For anyone thinking about designing a deck of playing cards, it is crucial to think about where printing their custom tuck cases. Maybe your idea is to go with a standard case made by the cards printer, which is definitely not a bad option. But stepping up the game is definitely a great way to put on paper better ideas that allow the project to stand out. Here is my personal experience on how to get a custom tuck case printed.
How “custom” can a tuck case be?
Printing techniques and possibilities are always changing, and every now and then a project pops up that does something completely new. Some techniques, however, can up the game by being relatively cheap and easy to do.
- Foiling. Foiling the tuck is a great way to give it a luxurious look. It is not for all decks, but it can change completely the way the whole project looks.
- Embossing. With foiling, it is frequently the first option given to a creator. Embossing creates depth, and a correct use of depth in a deck can make it multidimensional and much more interesting.
- Other printing techniques. Foiling and embossing are the easiest way to take a tuck case to the next level. Many other techniques exist: custom paper and inks, other materials, 3d-printed cases. All these are less standard, more expensive, and it is generally something for the more experienced designer.
Printing custom tuck cases option 1: Go with the printer.
The first option is to print the tuck with the card printer. If you are thinking of a plain CMYK tuck, look no further: they are good at doing it. It is cheaper and much easier, as you don’t need to assemble the tuck case, and skipping an additional step is always advisable so to reduce the risk that someone makes a mistake.
The issue with card printers is that the prices for a premium tuck case are extremely high. Imagine that just adding foiling to the tuck cases through USPCC is as expensive as having the tuck printed with foiling and embossing from a third party. Why card printers don’t care about reducing their prices, I honestly don’t know – but definitely something to keep in mind.
The one card printer that offers affordable foiling and embossing options is NPCC. I worked with them in the past (even though with a plain tuck case), and they offer quality tuck cases – definitely a good option to check out.
Printing custom tuck cases option 2: Go to a third party
Adding a layer in between increases the likelihood of delays and issues. However, if you want foiling and or embossing, and even more so if you are looking to more complex printing techniques, third party printers are your best bet. Printing a custom tuck case with foiling and embossing will cost between $2.000 and $3.000, including assembly. Here are the one I know:
Gambler’s Warehouse (most convenient)
GW is always the first one to contact. They are mostly known for fulfilling projects, which means that they are experienced in packing and you can use them as a one-stop shop: they can take care of everything.
GW tends to be slightly more expensive when it comes to manufacturing, but since they take care of everything, it is often the most economically sensitive call to make.
Clove St Press (good prices, good quality)
Clove St Press is a very solid option, and has worked on many successful projects. They tend to be slightly cheaper than GW, but don’t take care of fulfilling, which effectively adds a layer and raises costs.
Oath Playing Cards (stunning quality, no MOQ)

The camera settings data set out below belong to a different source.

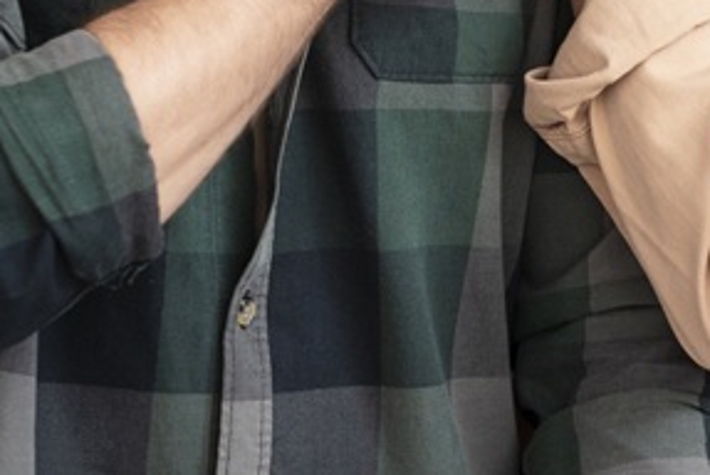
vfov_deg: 5.4
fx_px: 5014
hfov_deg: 8.0
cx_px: 836
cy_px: 2
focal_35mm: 254
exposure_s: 1/160
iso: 320
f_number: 3.2
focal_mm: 50
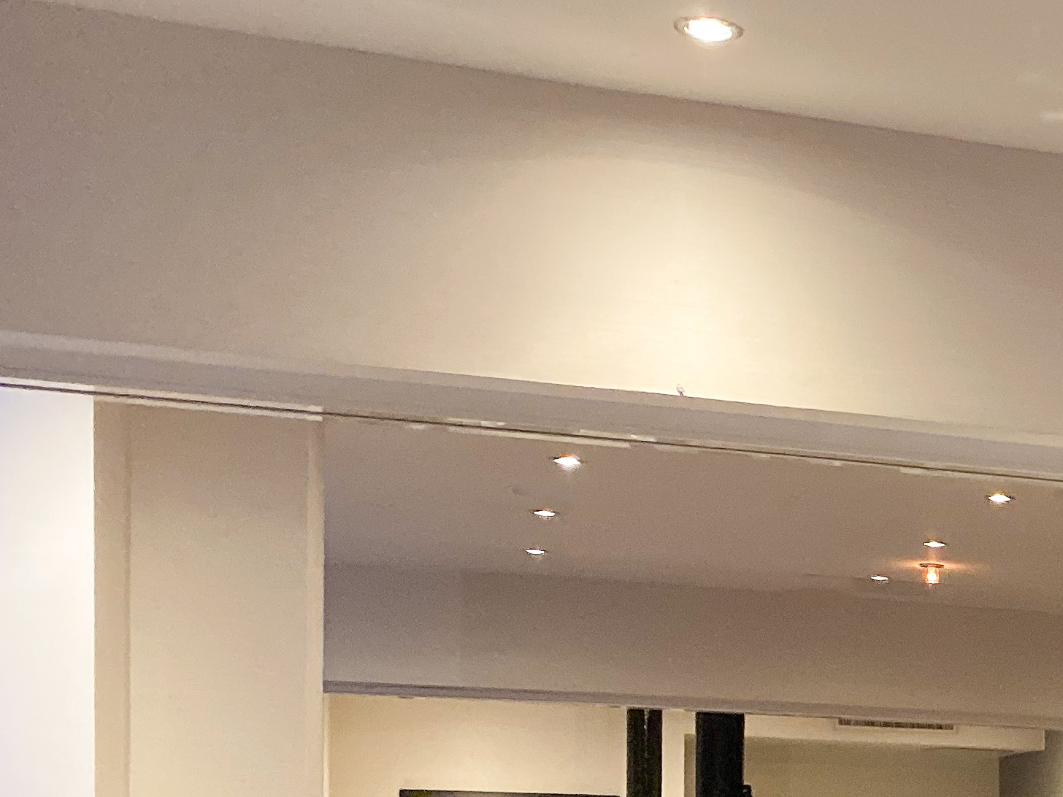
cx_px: 1399
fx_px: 2211
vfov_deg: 19.2
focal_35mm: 72
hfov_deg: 23.7
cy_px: 979
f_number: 1.8
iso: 640
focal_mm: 4.25
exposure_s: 1/25
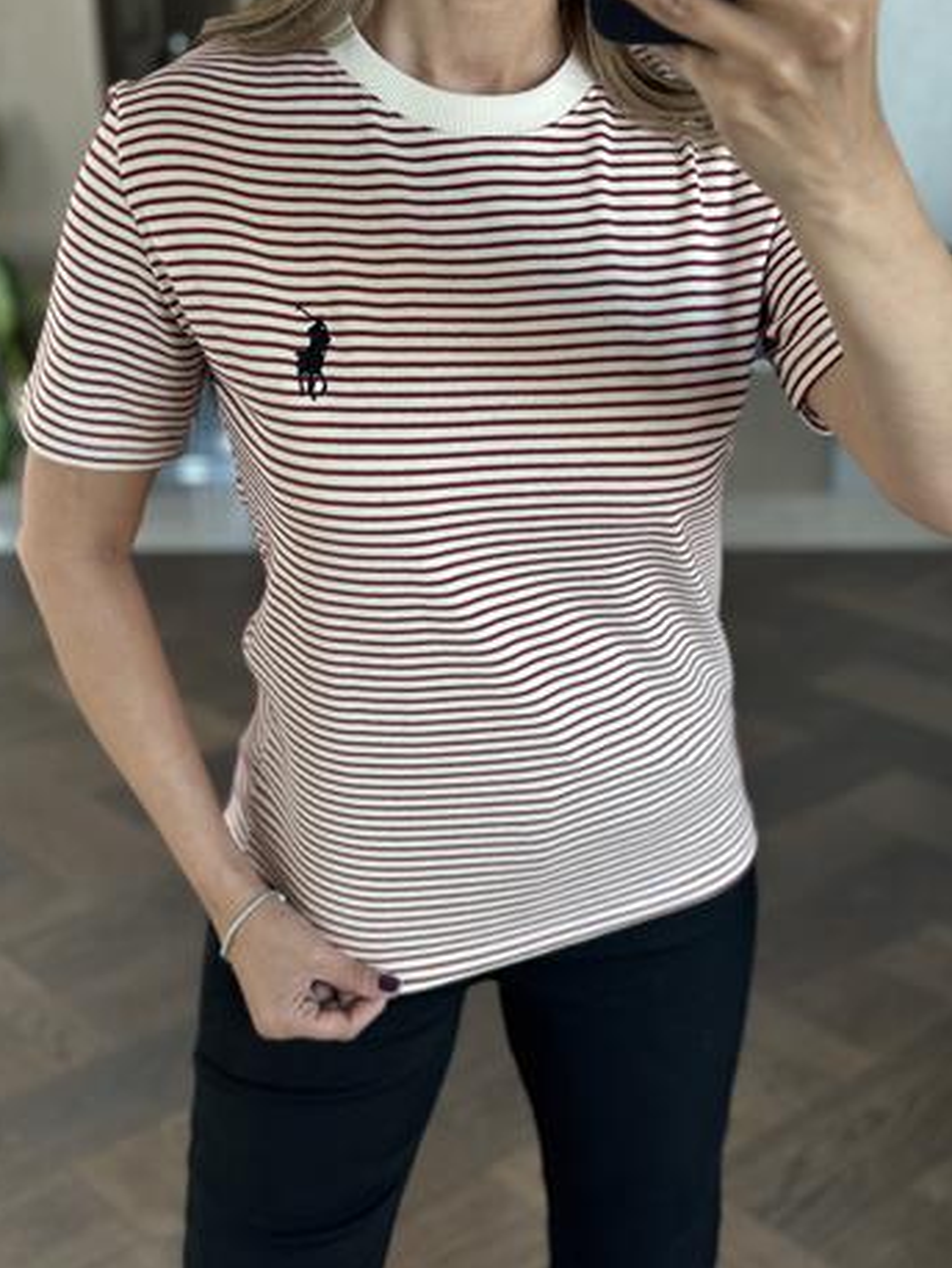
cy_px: 601
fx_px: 1942
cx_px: 465
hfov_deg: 27.5
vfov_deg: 36.1
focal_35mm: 53
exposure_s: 1/60
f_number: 1.78
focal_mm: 6.86
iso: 125
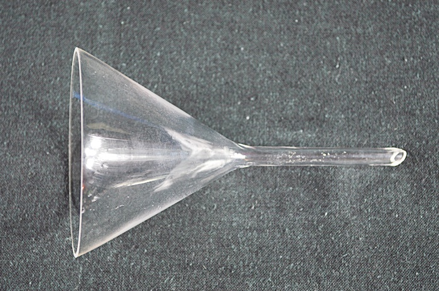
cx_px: 220
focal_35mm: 69
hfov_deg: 29.3
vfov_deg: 19.7
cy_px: 146
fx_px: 840
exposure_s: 1/15
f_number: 5.3
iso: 400
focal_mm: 46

Lotrek is well known for producing unbelievable tuck cases for its own projects. On top of that, he works with other designers. The great thing about going with them is the lack of MOQ: you will very often see them for very limited print runs (below 500 units). I never worked with them, but I did ask for a quote and never heard back. I really hope we will be able to work with them in the future.
Printing custom tuck cases: conclusion
Printing custom tuck cases for your Kickstarter project is a complex decision to make. It is important to get many quotes so to choose the best option in your specific case. The big conclusion I drew to myself is the following: work with the playing cards printer if the tuck case is plain CMYK, and definitely talk to third parties if you want something more.